Your mentor on this thread Audioguru seems to have taken a leave of absence for the time being. So let's see what I can do as a sub
Your main point of confusion seems to be in calculating the value of R1, specifically about the voltage across it. (You already know ohm's law). R1 and the 3rd R are in series and the same current flows from +9V to 0V. That is, the total voltage across the series combination of the two resistors is 9V.
Now, you've already chosen to have 2.62V across the 3rd R. That leaves (9 - 2.62)V = 6.38V (not 9V) across R1. Since the same 100uA flows through R1, you should now be able to calculate the value for R1.
If you arrive at the correct value for R1, that will place the base at 2.62V and the emitter at 2V. Since Re is 2k, that fixes Ie at 2V/2k = 1mA. That in turn fixes the collector current Ic at 1mA.
Ic flows through RL so that there's a voltage drop of 1mA*3.5k = 3.5V. Dropping 3.5V from 9V places the collector at 5.5V.

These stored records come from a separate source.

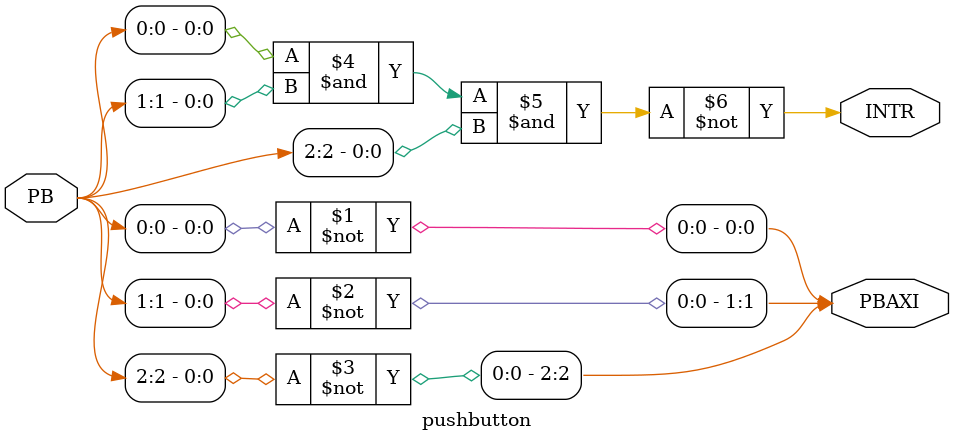
<source format=v>
module pushbutton(
input	wire 	[2:0]	PB,
output	wire	[2:0]	PBAXI,
output	wire	INTR
);

assign PBAXI[0] = ~PB[0];
assign PBAXI[1] = ~PB[1];
assign PBAXI[2] = ~PB[2];
assign INTR = ~(PB[0] & PB[1] & PB[2]);

endmodule


		


	

		
	  
</source>
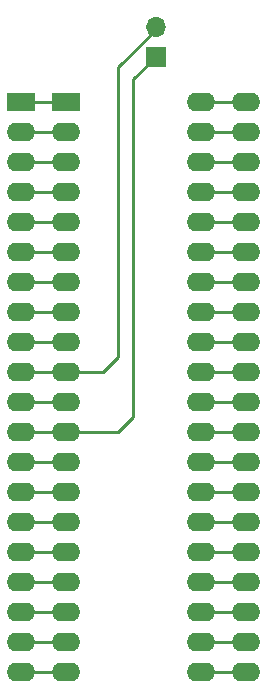
<source format=gbl>
G04 #@! TF.GenerationSoftware,KiCad,Pcbnew,(5.1.9)-1*
G04 #@! TF.CreationDate,2022-09-29T02:40:57-04:00*
G04 #@! TF.ProjectId,Cocoloca-samtap,436f636f-6c6f-4636-912d-73616d746170,rev?*
G04 #@! TF.SameCoordinates,Original*
G04 #@! TF.FileFunction,Copper,L2,Bot*
G04 #@! TF.FilePolarity,Positive*
%FSLAX46Y46*%
G04 Gerber Fmt 4.6, Leading zero omitted, Abs format (unit mm)*
G04 Created by KiCad (PCBNEW (5.1.9)-1) date 2022-09-29 02:40:57*
%MOMM*%
%LPD*%
G01*
G04 APERTURE LIST*
G04 #@! TA.AperFunction,ComponentPad*
%ADD10O,2.400000X1.600000*%
G04 #@! TD*
G04 #@! TA.AperFunction,ComponentPad*
%ADD11R,2.400000X1.600000*%
G04 #@! TD*
G04 #@! TA.AperFunction,ComponentPad*
%ADD12O,1.700000X1.700000*%
G04 #@! TD*
G04 #@! TA.AperFunction,ComponentPad*
%ADD13R,1.700000X1.700000*%
G04 #@! TD*
G04 #@! TA.AperFunction,Conductor*
%ADD14C,0.250000*%
G04 #@! TD*
G04 APERTURE END LIST*
D10*
X132080000Y-96520000D03*
X116840000Y-144780000D03*
X132080000Y-99060000D03*
X116840000Y-142240000D03*
X132080000Y-101600000D03*
X116840000Y-139700000D03*
X132080000Y-104140000D03*
X116840000Y-137160000D03*
X132080000Y-106680000D03*
X116840000Y-134620000D03*
X132080000Y-109220000D03*
X116840000Y-132080000D03*
X132080000Y-111760000D03*
X116840000Y-129540000D03*
X132080000Y-114300000D03*
X116840000Y-127000000D03*
X132080000Y-116840000D03*
X116840000Y-124460000D03*
X132080000Y-119380000D03*
X116840000Y-121920000D03*
X132080000Y-121920000D03*
X116840000Y-119380000D03*
X132080000Y-124460000D03*
X116840000Y-116840000D03*
X132080000Y-127000000D03*
X116840000Y-114300000D03*
X132080000Y-129540000D03*
X116840000Y-111760000D03*
X132080000Y-132080000D03*
X116840000Y-109220000D03*
X132080000Y-134620000D03*
X116840000Y-106680000D03*
X132080000Y-137160000D03*
X116840000Y-104140000D03*
X132080000Y-139700000D03*
X116840000Y-101600000D03*
X132080000Y-142240000D03*
X116840000Y-99060000D03*
X132080000Y-144780000D03*
D11*
X116840000Y-96520000D03*
D10*
X128270000Y-96520000D03*
X113030000Y-144780000D03*
X128270000Y-99060000D03*
X113030000Y-142240000D03*
X128270000Y-101600000D03*
X113030000Y-139700000D03*
X128270000Y-104140000D03*
X113030000Y-137160000D03*
X128270000Y-106680000D03*
X113030000Y-134620000D03*
X128270000Y-109220000D03*
X113030000Y-132080000D03*
X128270000Y-111760000D03*
X113030000Y-129540000D03*
X128270000Y-114300000D03*
X113030000Y-127000000D03*
X128270000Y-116840000D03*
X113030000Y-124460000D03*
X128270000Y-119380000D03*
X113030000Y-121920000D03*
X128270000Y-121920000D03*
X113030000Y-119380000D03*
X128270000Y-124460000D03*
X113030000Y-116840000D03*
X128270000Y-127000000D03*
X113030000Y-114300000D03*
X128270000Y-129540000D03*
X113030000Y-111760000D03*
X128270000Y-132080000D03*
X113030000Y-109220000D03*
X128270000Y-134620000D03*
X113030000Y-106680000D03*
X128270000Y-137160000D03*
X113030000Y-104140000D03*
X128270000Y-139700000D03*
X113030000Y-101600000D03*
X128270000Y-142240000D03*
X113030000Y-99060000D03*
X128270000Y-144780000D03*
D11*
X113030000Y-96520000D03*
D12*
X124460000Y-90170000D03*
D13*
X124460000Y-92710000D03*
D14*
X116840000Y-124460000D02*
X113030000Y-124460000D01*
X122555000Y-94615000D02*
X124460000Y-92710000D01*
X121285000Y-124460000D02*
X122555000Y-123190000D01*
X122555000Y-123190000D02*
X122555000Y-94615000D01*
X116840000Y-124460000D02*
X121285000Y-124460000D01*
X116840000Y-119380000D02*
X113030000Y-119380000D01*
X121285000Y-93599998D02*
X124460000Y-90424998D01*
X121285000Y-118110000D02*
X121285000Y-93599998D01*
X120015000Y-119380000D02*
X121285000Y-118110000D01*
X124460000Y-90424998D02*
X124460000Y-90170000D01*
X116840000Y-119380000D02*
X120015000Y-119380000D01*
X128270000Y-96520000D02*
X132080000Y-96520000D01*
X113030000Y-144780000D02*
X116840000Y-144780000D01*
X128270000Y-99060000D02*
X132080000Y-99060000D01*
X113030000Y-142240000D02*
X116840000Y-142240000D01*
X128270000Y-101600000D02*
X132080000Y-101600000D01*
X113030000Y-139700000D02*
X116840000Y-139700000D01*
X128270000Y-104140000D02*
X132080000Y-104140000D01*
X113030000Y-137160000D02*
X116840000Y-137160000D01*
X128270000Y-106680000D02*
X132080000Y-106680000D01*
X113030000Y-134620000D02*
X116840000Y-134620000D01*
X128270000Y-109220000D02*
X130030010Y-109220000D01*
X130030010Y-109220000D02*
X132080000Y-109220000D01*
X113030000Y-132080000D02*
X116840000Y-132080000D01*
X128270000Y-111760000D02*
X132080000Y-111760000D01*
X113030000Y-129540000D02*
X116840000Y-129540000D01*
X128270000Y-114300000D02*
X132080000Y-114300000D01*
X113030000Y-127000000D02*
X116840000Y-127000000D01*
X128270000Y-116840000D02*
X132080000Y-116840000D01*
X128270000Y-119380000D02*
X132080000Y-119380000D01*
X113030000Y-121920000D02*
X116840000Y-121920000D01*
X128270000Y-121920000D02*
X132080000Y-121920000D01*
X128270000Y-124460000D02*
X132080000Y-124460000D01*
X113030000Y-116840000D02*
X116840000Y-116840000D01*
X128270000Y-127000000D02*
X132080000Y-127000000D01*
X116840000Y-114300000D02*
X113030000Y-114300000D01*
X128270000Y-129540000D02*
X132080000Y-129540000D01*
X113030000Y-111760000D02*
X116840000Y-111760000D01*
X128270000Y-132080000D02*
X132080000Y-132080000D01*
X116840000Y-109220000D02*
X113030000Y-109220000D01*
X128270000Y-134620000D02*
X132080000Y-134620000D01*
X113030000Y-106680000D02*
X116840000Y-106680000D01*
X128270000Y-137160000D02*
X132080000Y-137160000D01*
X116840000Y-104140000D02*
X113030000Y-104140000D01*
X128270000Y-139700000D02*
X132080000Y-139700000D01*
X113030000Y-101600000D02*
X116840000Y-101600000D01*
X128270000Y-142240000D02*
X132080000Y-142240000D01*
X116840000Y-99060000D02*
X113030000Y-99060000D01*
X128270000Y-144780000D02*
X132080000Y-144780000D01*
X113030000Y-96520000D02*
X116840000Y-96520000D01*
M02*

</source>
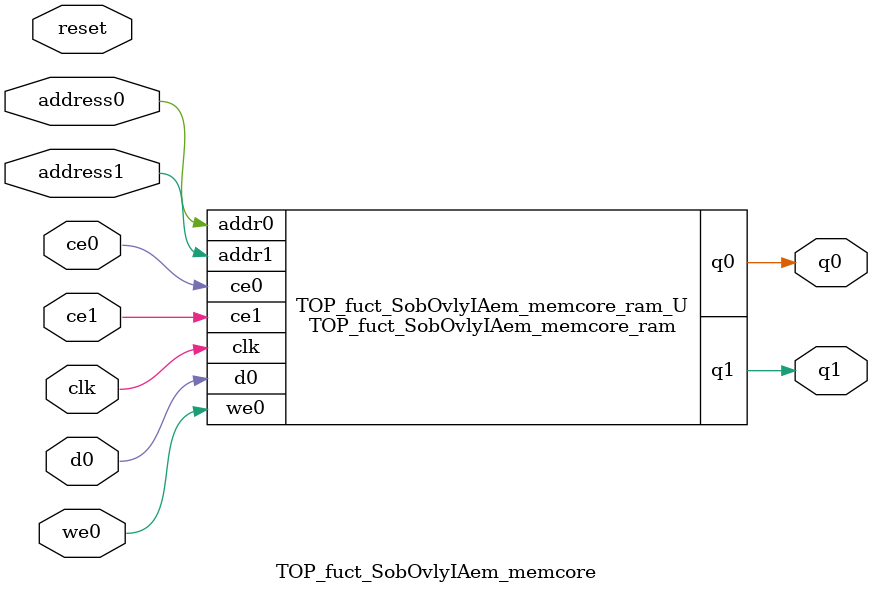
<source format=v>
`timescale 1 ns / 1 ps
module TOP_fuct_SobOvlyIAem_memcore_ram (addr0, ce0, d0, we0, q0, addr1, ce1, q1,  clk);

parameter DWIDTH = 1;
parameter AWIDTH = 1;
parameter MEM_SIZE = 2;

input[AWIDTH-1:0] addr0;
input ce0;
input[DWIDTH-1:0] d0;
input we0;
output reg[DWIDTH-1:0] q0;
input[AWIDTH-1:0] addr1;
input ce1;
output reg[DWIDTH-1:0] q1;
input clk;

(* ram_style = "distributed" *)reg [DWIDTH-1:0] ram[0:MEM_SIZE-1];




always @(posedge clk)  
begin 
    if (ce0) 
    begin
        if (we0) 
        begin 
            ram[addr0] <= d0; 
        end 
        q0 <= ram[addr0];
    end
end


always @(posedge clk)  
begin 
    if (ce1) 
    begin
        q1 <= ram[addr1];
    end
end


endmodule

`timescale 1 ns / 1 ps
module TOP_fuct_SobOvlyIAem_memcore(
    reset,
    clk,
    address0,
    ce0,
    we0,
    d0,
    q0,
    address1,
    ce1,
    q1);

parameter DataWidth = 32'd1;
parameter AddressRange = 32'd2;
parameter AddressWidth = 32'd1;
input reset;
input clk;
input[AddressWidth - 1:0] address0;
input ce0;
input we0;
input[DataWidth - 1:0] d0;
output[DataWidth - 1:0] q0;
input[AddressWidth - 1:0] address1;
input ce1;
output[DataWidth - 1:0] q1;



TOP_fuct_SobOvlyIAem_memcore_ram TOP_fuct_SobOvlyIAem_memcore_ram_U(
    .clk( clk ),
    .addr0( address0 ),
    .ce0( ce0 ),
    .we0( we0 ),
    .d0( d0 ),
    .q0( q0 ),
    .addr1( address1 ),
    .ce1( ce1 ),
    .q1( q1 ));

endmodule


</source>
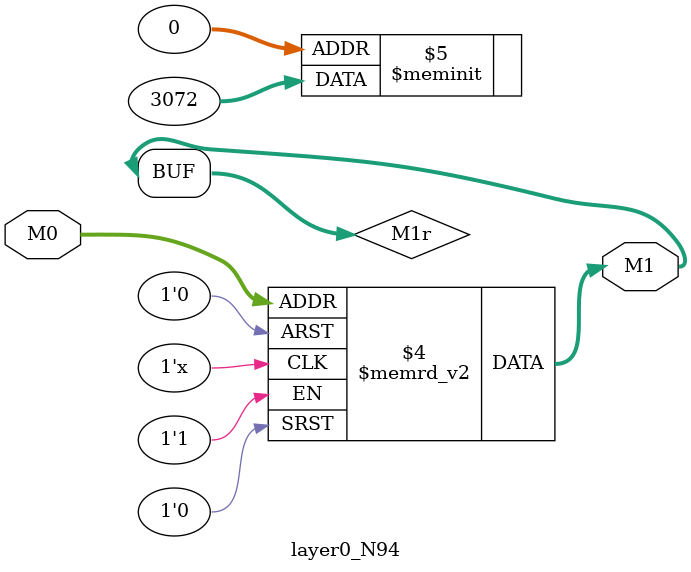
<source format=v>
module layer0_N94 ( input [3:0] M0, output [1:0] M1 );

	(*rom_style = "distributed" *) reg [1:0] M1r;
	assign M1 = M1r;
	always @ (M0) begin
		case (M0)
			4'b0000: M1r = 2'b00;
			4'b1000: M1r = 2'b00;
			4'b0100: M1r = 2'b00;
			4'b1100: M1r = 2'b00;
			4'b0010: M1r = 2'b00;
			4'b1010: M1r = 2'b00;
			4'b0110: M1r = 2'b00;
			4'b1110: M1r = 2'b00;
			4'b0001: M1r = 2'b00;
			4'b1001: M1r = 2'b00;
			4'b0101: M1r = 2'b11;
			4'b1101: M1r = 2'b00;
			4'b0011: M1r = 2'b00;
			4'b1011: M1r = 2'b00;
			4'b0111: M1r = 2'b00;
			4'b1111: M1r = 2'b00;

		endcase
	end
endmodule

</source>
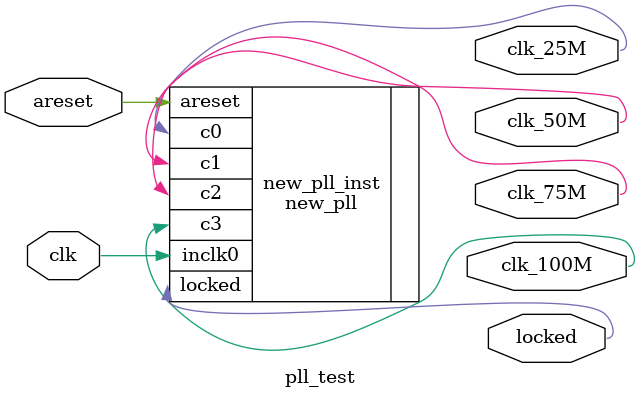
<source format=v>
module pll_test
		(clk,
		 areset,
		 clk_25M,
		 clk_50M,
		 clk_75M,
		 clk_100M,
		 locked
		 );
		 
		 input		clk;
		 input		areset;
		 output		clk_25M;
		 output		clk_50M;
		 output		clk_75M;
		 output		clk_100M;
		 output		locked;
		 
		 new_pll	new_pll_inst(
										.areset(areset),
										.inclk0(clk),
										.c0(clk_25M),
										.c1(clk_50M),
										.c2(clk_75M),
										.c3(clk_100M),
										.locked(locked)
									);
endmodule
</source>
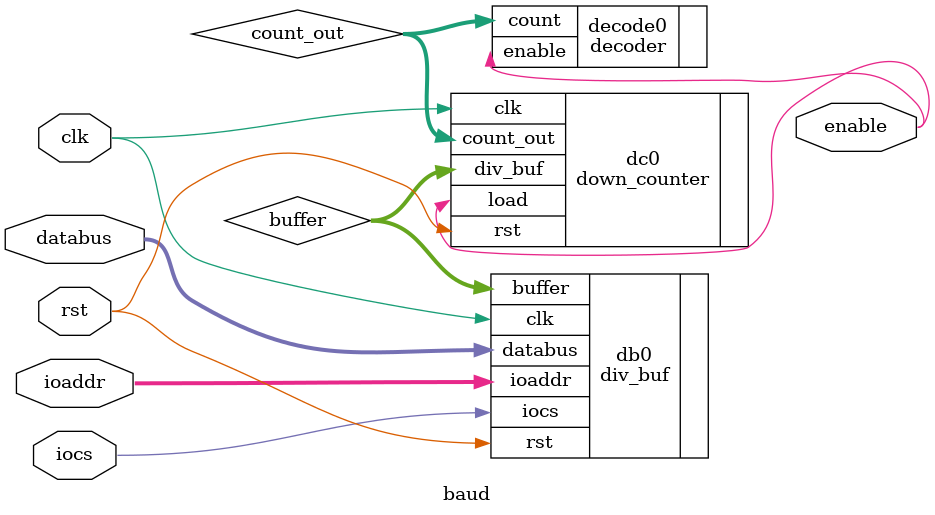
<source format=v>
`default_nettype none

module baud (input wire [7:0] databus, input wire [1:0] ioaddr,
	     input wire clk, rst, iocs,
	     output wire enable);

	wire [15:0] buffer, count_out;

	div_buf db0 (.databus(databus), .ioaddr(ioaddr),
	        .clk(clk), .rst(rst), .iocs(iocs),
                .buffer(buffer));

	down_counter dc0(.clk(clk), .rst(rst), .load(enable),
		     .div_buf(buffer),
		     .count_out(count_out));
	
	decoder decode0 (.count(count_out), .enable(enable));

endmodule

</source>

The collector-to-emitter voltage Vce = Vc - Ve. It's vital that Vce be at least a few volts so that the transistor can operate properly. I've left some of the numerical calculations to you as it will be good practice.
Note: The currents through R1 and the 3rd R are not exactly the same, and the same goes for Ie and Ic. The (small) difference in each case is the base current Ib. But taking them as the same is a close enough approximation for most applications like this. So let's not go into that for now. Maybe later, if necessary.